Saved entries.
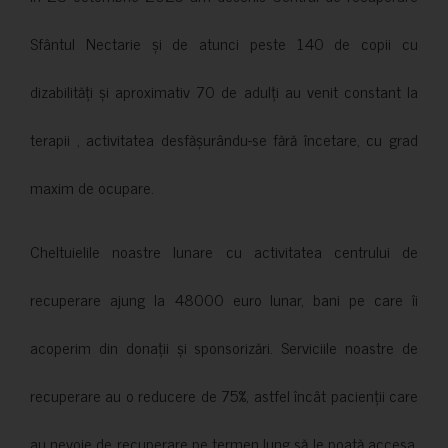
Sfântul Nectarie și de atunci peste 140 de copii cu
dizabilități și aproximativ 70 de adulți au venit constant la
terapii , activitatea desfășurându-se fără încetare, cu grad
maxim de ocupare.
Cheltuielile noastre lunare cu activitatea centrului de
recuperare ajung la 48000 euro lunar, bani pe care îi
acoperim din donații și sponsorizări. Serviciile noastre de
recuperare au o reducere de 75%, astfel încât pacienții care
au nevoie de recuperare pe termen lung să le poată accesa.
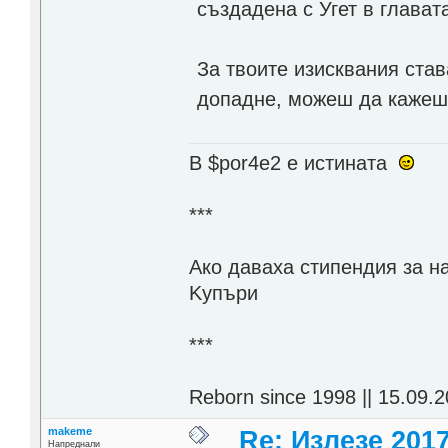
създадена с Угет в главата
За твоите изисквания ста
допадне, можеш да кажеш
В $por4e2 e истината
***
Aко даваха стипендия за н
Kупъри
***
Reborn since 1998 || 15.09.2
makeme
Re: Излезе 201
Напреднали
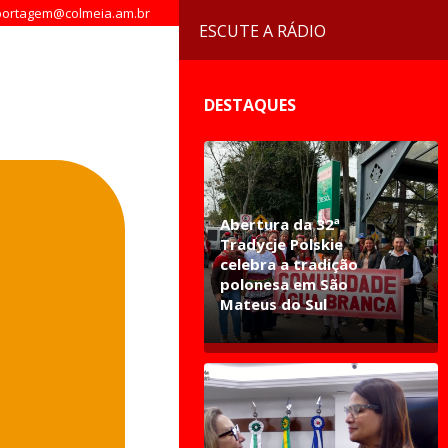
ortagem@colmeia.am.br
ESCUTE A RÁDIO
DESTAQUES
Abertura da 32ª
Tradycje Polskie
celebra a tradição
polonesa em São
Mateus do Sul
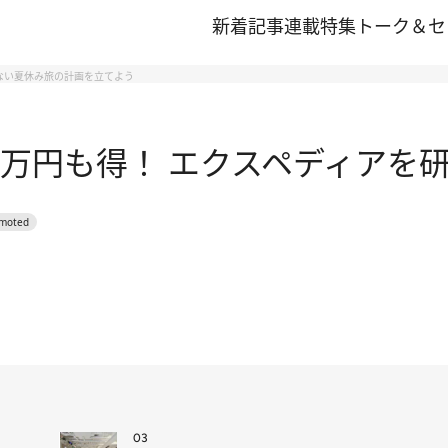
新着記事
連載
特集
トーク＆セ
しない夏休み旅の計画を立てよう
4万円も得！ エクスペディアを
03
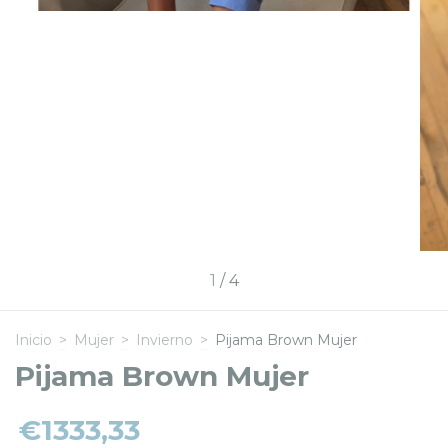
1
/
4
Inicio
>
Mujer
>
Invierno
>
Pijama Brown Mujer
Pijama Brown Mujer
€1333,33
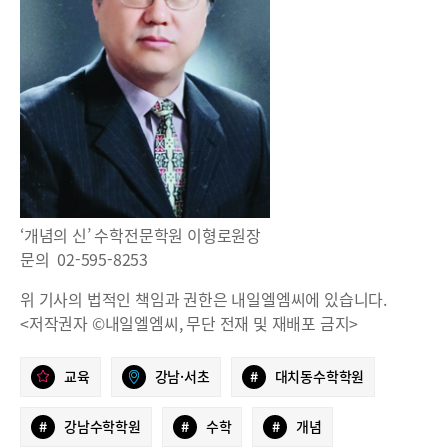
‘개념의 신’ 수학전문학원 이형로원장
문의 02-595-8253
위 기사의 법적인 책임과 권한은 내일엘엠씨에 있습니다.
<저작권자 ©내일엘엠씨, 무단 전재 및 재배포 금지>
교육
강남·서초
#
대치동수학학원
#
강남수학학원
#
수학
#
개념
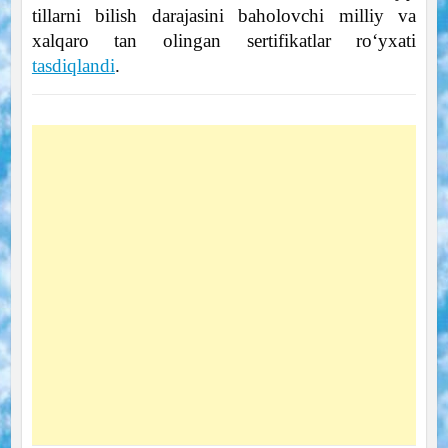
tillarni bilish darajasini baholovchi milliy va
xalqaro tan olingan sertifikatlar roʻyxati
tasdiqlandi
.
==
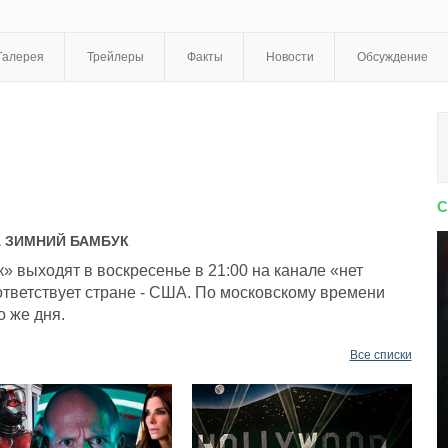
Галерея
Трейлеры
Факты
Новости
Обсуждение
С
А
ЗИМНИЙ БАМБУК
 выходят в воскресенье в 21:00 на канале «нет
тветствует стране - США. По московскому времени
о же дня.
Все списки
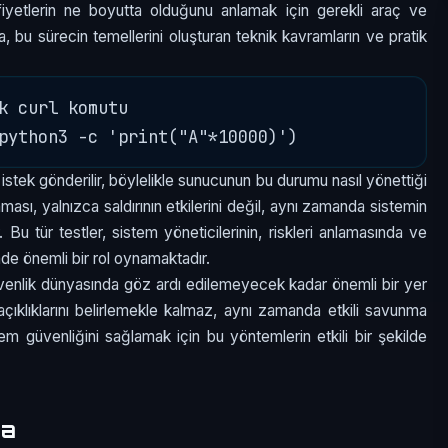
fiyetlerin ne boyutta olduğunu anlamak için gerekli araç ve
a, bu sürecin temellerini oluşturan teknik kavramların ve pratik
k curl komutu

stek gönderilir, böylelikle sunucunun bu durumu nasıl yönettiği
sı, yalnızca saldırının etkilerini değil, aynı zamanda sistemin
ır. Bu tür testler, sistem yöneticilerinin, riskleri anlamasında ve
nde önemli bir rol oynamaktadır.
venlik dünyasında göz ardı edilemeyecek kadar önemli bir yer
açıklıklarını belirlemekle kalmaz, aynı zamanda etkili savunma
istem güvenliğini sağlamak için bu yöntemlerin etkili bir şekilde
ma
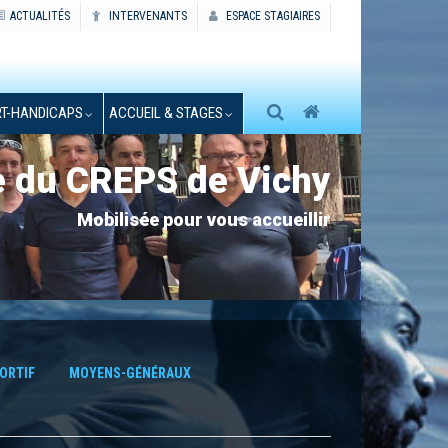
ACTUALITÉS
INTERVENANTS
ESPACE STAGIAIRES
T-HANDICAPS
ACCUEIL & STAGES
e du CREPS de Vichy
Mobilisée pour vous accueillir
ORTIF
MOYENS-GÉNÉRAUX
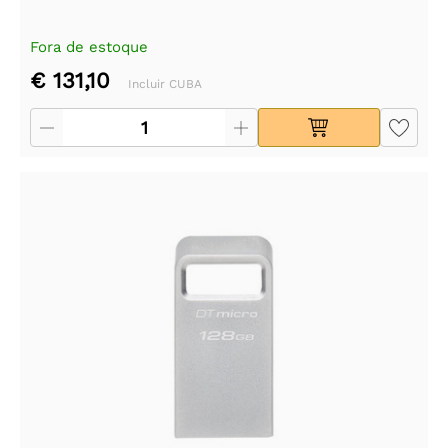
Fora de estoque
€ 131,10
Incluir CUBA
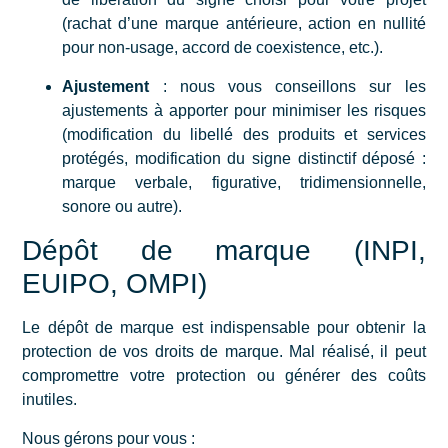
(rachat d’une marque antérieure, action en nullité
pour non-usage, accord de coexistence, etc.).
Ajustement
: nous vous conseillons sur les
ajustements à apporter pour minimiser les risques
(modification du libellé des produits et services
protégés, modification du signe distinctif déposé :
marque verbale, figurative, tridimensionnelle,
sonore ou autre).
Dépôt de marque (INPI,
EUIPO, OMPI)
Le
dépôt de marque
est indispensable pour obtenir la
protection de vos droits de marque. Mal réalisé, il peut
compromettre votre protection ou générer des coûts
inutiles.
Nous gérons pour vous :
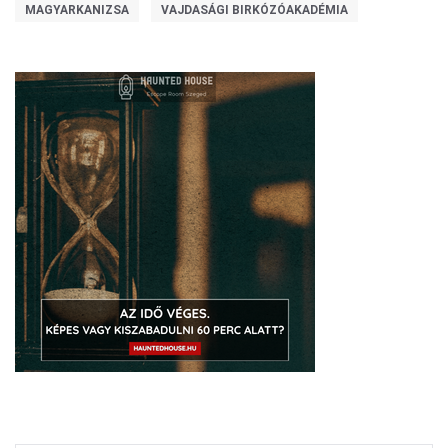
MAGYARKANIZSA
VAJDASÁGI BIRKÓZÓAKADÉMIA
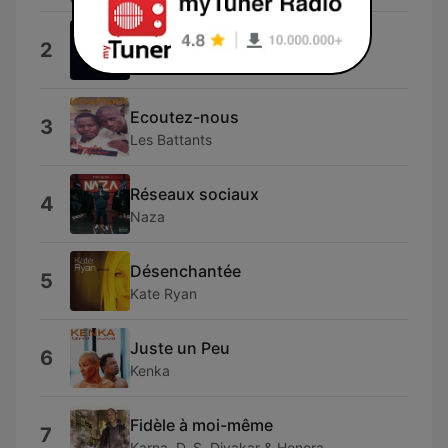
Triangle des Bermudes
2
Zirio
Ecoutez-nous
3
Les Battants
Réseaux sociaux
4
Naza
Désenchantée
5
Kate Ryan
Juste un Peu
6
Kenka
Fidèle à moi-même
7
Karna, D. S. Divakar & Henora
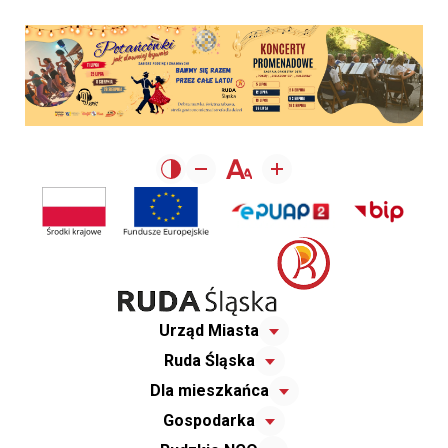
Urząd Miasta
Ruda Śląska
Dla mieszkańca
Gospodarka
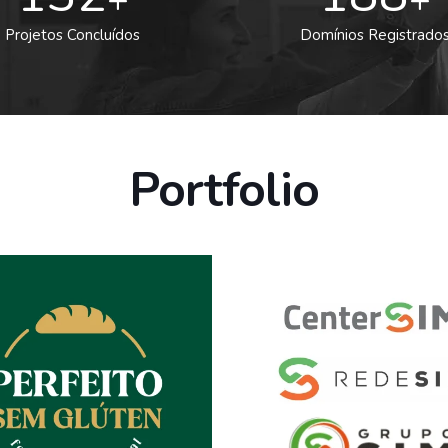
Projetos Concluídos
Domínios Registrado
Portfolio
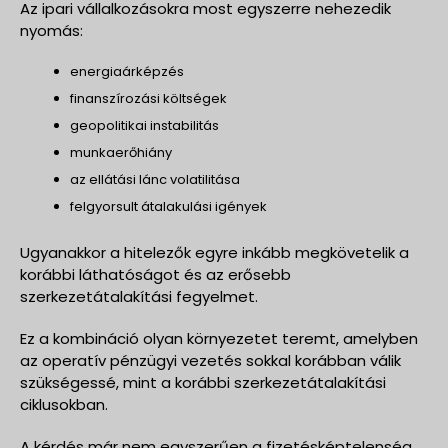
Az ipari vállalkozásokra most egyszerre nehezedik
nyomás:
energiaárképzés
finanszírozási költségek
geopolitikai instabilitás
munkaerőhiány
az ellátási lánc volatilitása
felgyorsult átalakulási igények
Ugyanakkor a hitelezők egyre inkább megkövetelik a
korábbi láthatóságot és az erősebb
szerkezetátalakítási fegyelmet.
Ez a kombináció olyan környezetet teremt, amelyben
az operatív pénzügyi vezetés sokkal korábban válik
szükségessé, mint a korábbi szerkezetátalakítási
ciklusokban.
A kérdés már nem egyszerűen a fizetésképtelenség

What needs to be done. From the line holding "Sfântul Nectarie și" to the line holding "recuperare au o", inclusive, restate each line above exactly as written.

Exercise result.
Sfântul Nectarie și de atunci peste 140 de copii cu
dizabilități și aproximativ 70 de adulți au venit constant la
terapii , activitatea desfășurându-se fără încetare, cu grad
maxim de ocupare.
Cheltuielile noastre lunare cu activitatea centrului de
recuperare ajung la 48000 euro lunar, bani pe care îi
acoperim din donații și sponsorizări. Serviciile noastre de
recuperare au o reducere de 75%, astfel încât pacienții care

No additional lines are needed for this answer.